If I say to you, “Clock say one-la, you me hungry, eat go now together,” I’m sure you’ll agree that yes, it’s lunchtime, and we should go eat now because we’re hungry. However, a machine that has been trained with learning algorithms applied to corpora will come back with a result showing that the above sentence is extremely unlikely, and therefore should be rejected or ignored. In such a case, a bot with a learning algorithm will respond: “I don’t understand, please press help.”
This is an extreme example, designed to make a point. But fundamentally, if we’re going to teach computers to understand what we say, and respond to that understanding rather than to a frequency distribution of words from corpora, a different approach to teaching human language to computers is required.
Learning like a human
Rather than trying to learn patterns from big data, we probably need to revisit language acquisition in humans to solve the NLU conundrum. By understanding how humans acquire and manipulate language to communicate meaning, we can create emulations of this process.
Broadly speaking, an adult can operate satisfactorily with only 4,000 words in their vocabulary. The magic of daily conversation and communication comes from the way these words are combined, regarding real objects, people, processes, and events in context.
This outcome is not achieved by sticking a person in a room with thousands of books and asking them to learn the colocation patterns and the probability of each one. Rather, each one of us, independently and in our own time, learns language by anchoring every word and phrase that we meet to meaning. A word has meaning for us when it has a matching experience in our brain that also maps to something in the real world. “That hurts!” makes sense because we feel pain, and have experienced pain. The word “hurt” is a sound label — audible — that represents the experience of “hurt.”
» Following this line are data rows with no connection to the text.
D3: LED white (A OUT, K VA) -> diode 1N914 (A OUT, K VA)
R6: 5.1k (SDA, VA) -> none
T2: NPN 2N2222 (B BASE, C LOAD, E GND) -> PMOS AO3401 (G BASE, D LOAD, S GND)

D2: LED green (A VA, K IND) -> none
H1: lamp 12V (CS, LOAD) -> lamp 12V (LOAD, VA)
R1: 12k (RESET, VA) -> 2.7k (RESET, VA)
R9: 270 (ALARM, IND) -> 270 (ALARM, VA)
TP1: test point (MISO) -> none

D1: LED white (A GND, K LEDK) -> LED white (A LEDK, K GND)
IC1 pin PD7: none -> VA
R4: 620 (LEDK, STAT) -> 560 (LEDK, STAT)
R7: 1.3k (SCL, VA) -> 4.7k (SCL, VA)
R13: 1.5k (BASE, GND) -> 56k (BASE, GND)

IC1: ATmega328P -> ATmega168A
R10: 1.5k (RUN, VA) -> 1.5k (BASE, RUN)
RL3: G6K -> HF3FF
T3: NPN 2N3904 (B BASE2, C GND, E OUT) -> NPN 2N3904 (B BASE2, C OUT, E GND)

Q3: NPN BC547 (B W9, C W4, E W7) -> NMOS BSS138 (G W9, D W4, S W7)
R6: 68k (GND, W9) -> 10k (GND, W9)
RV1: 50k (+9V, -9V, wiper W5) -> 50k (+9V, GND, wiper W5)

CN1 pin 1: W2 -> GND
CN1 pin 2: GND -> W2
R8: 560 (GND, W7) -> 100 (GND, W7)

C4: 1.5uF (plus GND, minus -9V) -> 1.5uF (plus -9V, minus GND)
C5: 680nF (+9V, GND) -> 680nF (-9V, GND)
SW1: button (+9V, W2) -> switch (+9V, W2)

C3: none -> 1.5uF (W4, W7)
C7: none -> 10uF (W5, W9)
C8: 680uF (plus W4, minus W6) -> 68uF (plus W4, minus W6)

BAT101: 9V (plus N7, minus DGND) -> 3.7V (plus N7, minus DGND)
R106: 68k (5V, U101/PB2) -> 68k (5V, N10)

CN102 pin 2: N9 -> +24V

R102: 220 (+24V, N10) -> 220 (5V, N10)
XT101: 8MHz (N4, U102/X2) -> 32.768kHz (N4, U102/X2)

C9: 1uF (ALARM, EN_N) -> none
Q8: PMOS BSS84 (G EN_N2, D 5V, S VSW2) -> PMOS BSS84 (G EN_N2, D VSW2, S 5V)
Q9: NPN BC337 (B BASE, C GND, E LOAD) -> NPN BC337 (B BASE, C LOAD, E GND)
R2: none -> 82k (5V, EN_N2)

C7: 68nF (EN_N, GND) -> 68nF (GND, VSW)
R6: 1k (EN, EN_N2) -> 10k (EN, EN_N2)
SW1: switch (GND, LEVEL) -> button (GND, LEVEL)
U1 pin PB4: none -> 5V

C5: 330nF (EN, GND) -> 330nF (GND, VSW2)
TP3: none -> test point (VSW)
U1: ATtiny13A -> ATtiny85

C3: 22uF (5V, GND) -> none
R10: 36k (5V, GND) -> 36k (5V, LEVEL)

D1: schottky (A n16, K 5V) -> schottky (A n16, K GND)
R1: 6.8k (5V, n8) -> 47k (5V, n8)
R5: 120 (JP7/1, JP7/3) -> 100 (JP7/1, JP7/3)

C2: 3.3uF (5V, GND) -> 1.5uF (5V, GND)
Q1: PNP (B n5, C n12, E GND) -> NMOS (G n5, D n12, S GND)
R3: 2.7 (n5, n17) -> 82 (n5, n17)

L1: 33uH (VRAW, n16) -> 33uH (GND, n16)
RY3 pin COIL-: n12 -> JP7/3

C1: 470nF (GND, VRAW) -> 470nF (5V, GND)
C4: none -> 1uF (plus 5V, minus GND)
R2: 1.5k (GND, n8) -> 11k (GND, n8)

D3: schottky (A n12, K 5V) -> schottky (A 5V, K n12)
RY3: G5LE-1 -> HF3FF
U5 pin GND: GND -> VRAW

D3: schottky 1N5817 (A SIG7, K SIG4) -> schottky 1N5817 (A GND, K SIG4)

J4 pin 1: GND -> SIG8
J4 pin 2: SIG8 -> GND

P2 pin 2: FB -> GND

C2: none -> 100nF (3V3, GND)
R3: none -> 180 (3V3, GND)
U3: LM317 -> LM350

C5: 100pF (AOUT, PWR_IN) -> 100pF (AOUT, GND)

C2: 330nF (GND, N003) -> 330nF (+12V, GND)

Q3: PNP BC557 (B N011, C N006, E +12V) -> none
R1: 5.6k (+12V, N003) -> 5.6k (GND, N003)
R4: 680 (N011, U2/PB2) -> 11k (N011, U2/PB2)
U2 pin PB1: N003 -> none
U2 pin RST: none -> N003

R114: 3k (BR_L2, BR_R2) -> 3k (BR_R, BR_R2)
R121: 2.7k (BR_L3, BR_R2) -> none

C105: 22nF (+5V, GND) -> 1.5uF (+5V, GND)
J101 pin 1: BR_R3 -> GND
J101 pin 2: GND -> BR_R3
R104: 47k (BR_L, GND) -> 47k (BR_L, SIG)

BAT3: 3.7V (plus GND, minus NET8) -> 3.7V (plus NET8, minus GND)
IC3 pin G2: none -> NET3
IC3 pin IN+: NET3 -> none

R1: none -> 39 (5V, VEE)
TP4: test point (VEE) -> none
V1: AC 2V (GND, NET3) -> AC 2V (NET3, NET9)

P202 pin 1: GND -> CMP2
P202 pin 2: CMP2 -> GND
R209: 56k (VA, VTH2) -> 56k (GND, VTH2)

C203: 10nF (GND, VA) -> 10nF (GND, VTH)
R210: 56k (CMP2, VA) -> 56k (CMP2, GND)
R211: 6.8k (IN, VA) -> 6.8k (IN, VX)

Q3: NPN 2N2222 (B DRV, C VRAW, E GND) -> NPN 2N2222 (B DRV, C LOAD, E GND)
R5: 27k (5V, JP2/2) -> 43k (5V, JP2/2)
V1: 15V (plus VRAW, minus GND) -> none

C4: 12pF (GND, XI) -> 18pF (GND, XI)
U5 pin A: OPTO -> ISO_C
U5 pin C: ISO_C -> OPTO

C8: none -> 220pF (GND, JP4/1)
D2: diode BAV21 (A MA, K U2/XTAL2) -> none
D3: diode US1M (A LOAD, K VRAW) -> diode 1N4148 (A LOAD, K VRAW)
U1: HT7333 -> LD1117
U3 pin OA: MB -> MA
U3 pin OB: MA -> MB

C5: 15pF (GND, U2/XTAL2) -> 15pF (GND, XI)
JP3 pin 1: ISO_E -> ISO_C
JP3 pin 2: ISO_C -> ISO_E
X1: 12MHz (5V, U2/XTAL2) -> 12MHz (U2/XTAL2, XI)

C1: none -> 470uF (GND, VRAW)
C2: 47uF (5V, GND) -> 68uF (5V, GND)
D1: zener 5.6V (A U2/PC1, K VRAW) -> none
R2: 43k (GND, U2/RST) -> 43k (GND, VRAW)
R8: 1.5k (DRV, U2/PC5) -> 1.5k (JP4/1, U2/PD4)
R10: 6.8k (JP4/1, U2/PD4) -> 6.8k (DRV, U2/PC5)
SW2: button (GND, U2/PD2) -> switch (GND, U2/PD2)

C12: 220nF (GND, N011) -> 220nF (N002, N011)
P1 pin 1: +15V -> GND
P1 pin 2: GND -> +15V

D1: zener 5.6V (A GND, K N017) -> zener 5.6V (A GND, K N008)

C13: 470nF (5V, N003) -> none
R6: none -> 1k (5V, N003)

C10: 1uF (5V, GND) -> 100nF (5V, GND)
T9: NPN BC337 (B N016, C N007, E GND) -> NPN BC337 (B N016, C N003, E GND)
Interestingly, even grammar can be seen to map directly to meaning. We understand “I was hungry yesterday” is different from “I am hungry now,” because in our minds we sense “was” as being behind us and “am” as being a space (time) that we occupy at this very moment. In a very real sense, we use elements of grammar to “feel/sense/know” the experience being communicated. Grammar itself is not some abstract thing, but an important part of how we directly experience meaning through language!
To teach computers conversational skills and language, we need to connect language to some form of meaning representation in the computer. Only then do we have the possibility of achieving true AI and human-like language interactions with machines.
The process of understanding language then becomes one of identifying which words and phrases map across to which meanings that are “known” to the machine. And machine learning of language then becomes a process of discovering (or being told by a human) what certain things mean.
Creating conversational models
Silicon Valley has become a hotbed of companies trying to solve for this challenge — some are actually employing the approach I’ve laid out here, such as Palo Alto, California-based Pat Inc., which has developed an approach that allows phrases to be directly connected to meanings that are stored in a universal meaning-layer dictionary within its NLU API.
Wit.ai is the NLP-NLU platform Facebook acquired to power its Messenger platform, and it has since released a toolset that can be used to train the platform in new conversation models as well as monitoring the interactions between users and the platform.
The future is promising, and we’re already experiencing astounding results from early stage Valley-based companies. In this way, I anticipate great advancements over the next several years in teaching machines human language, as long as we collectively continue to focus on how humans approach language.